Inilah Disain Sirkuit Sentul Purbalingga

By: On: Dibaca: dibaca 108.07Rbx
Inilah Disain Sirkuit Sentul Purbalingga

Butuh Anggaran Rp 20 M

Upaya Pemkab Purbalingga untuk mewujudkan sebuah sikuit berkelas nasional mulai nampak. Lokasi sirkuit yang telah ditentukan yakni di Kelurahan Karangsentul, Kecamtan Padamara ini telah dibuatkan Detail Engineering Design (DED) sejak akhir 2016 lalu. Sirkuit yang bakal dibuat merupakan basic untuk keperluan balap motorcross.

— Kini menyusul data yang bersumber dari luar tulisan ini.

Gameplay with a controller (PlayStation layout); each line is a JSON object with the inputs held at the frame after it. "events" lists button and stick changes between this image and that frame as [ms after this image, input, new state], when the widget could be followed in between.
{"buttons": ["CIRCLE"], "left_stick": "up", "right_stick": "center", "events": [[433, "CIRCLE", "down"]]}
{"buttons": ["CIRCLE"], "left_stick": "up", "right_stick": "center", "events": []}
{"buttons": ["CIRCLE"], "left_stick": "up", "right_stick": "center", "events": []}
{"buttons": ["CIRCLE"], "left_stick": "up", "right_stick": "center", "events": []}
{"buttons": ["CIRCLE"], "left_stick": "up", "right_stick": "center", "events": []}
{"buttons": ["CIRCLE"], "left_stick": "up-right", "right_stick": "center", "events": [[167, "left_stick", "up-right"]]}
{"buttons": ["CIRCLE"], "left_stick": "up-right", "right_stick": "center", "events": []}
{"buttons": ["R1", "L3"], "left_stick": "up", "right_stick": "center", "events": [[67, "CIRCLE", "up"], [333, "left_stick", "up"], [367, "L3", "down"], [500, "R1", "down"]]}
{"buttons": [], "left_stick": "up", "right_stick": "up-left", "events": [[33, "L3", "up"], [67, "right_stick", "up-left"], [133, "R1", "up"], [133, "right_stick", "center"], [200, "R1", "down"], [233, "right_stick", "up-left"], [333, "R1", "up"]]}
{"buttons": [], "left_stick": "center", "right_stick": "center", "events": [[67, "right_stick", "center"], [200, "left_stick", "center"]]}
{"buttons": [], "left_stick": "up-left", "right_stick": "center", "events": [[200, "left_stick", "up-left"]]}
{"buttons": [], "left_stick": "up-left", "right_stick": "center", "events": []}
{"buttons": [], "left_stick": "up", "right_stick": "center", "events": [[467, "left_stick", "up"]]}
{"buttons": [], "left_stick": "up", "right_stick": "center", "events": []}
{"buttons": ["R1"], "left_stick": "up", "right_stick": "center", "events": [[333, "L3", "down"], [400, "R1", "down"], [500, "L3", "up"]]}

Mumammad Fauzan Hidayat, tenaga ahli dari PT Fajar Konsultan selaku perancang DED Sirkuit Sentul Purbalingga menceritakan proses perancangan sirkuit membutuhkan ahli pendesain lintasan.

“Awalnya saya konsultasi dengan pihak IMI (Ikatan Motor Indonesia), namun saya diarahkan ke Pak Kelik selaku orang pemegang lisensi pembuatan lintasan karena dialah yang tahu standar tingkat kesulitan dan rintangan dalam lintasan untuk sekelas Kejurnas,” kata Fauzan saat ditemui Elemen di kantornya yang beralamat di Jl Sekar Tanjung Raya No 40 Perumahan Abdi Kencana.

Lintasan yang telah dirancang memiliki panjang 1204 meter dengan berbagai tantangan jumpingan seperti model Whoops, Rollers, Table Top, Double, dan Triple. Ketika model lintasan sudah selesai, Fauzan mulai mencari-cari referensi sirkuit lain sebagai bahan studi banding, khususnya untuk infrastruktur penunjang. Namun hal ini sulit ditemukan, mengingat umumnya sirkuit motorcross tidak permanen. Sementara di Purbalingga menginginkan permanen dan berkelas nasional.

“Kami sempat studi banding ke Brebes melihat sirkuit balap Grasstrack yang mereka miliki dan sirkuit motorcros di Kabupaten Sleman, kemudian kami mulai merancang disain Sirkuit Sentul Purbalingga ini,” ungkapnya.

Berdasarkan informasi yang ia kumpulkan, untuk sirkuit sekelas Kejurnas membutuhkan lahan minimal 4 hektare, sementara di Karangsentul sudah tersedia lahan 6 hektare. Sehingga dianggap sudah cukup termasuk untuk area parkir. Area penonton dibuat 3 tribun, yakni untuk VVIP, VIP dan umum. Untuk VVIP memiliki kapasitas 250 – 280 orang, VIP 300 – 380 orang dan umum 350 orang.

Fauzan menuturkan, area parkir bisa memuat sekiatr 200 mobil.

Sedangkan untuk pembalap sendiri tersedia kapasitas untuk 60 paddock. Selain untuk event balap, area sikuit juga bisa dimanfaatkan untuk acara Expo dengan memanfaatkan area penjualan souvenir yang cukup luas.

“Kami juga rancang akses cepat tepi lintasan khusus untuk ambulans manakala terjadi kecelakaan. Ini mungkin yang tidak ada pada sirkuit pada umumnya,” katanya.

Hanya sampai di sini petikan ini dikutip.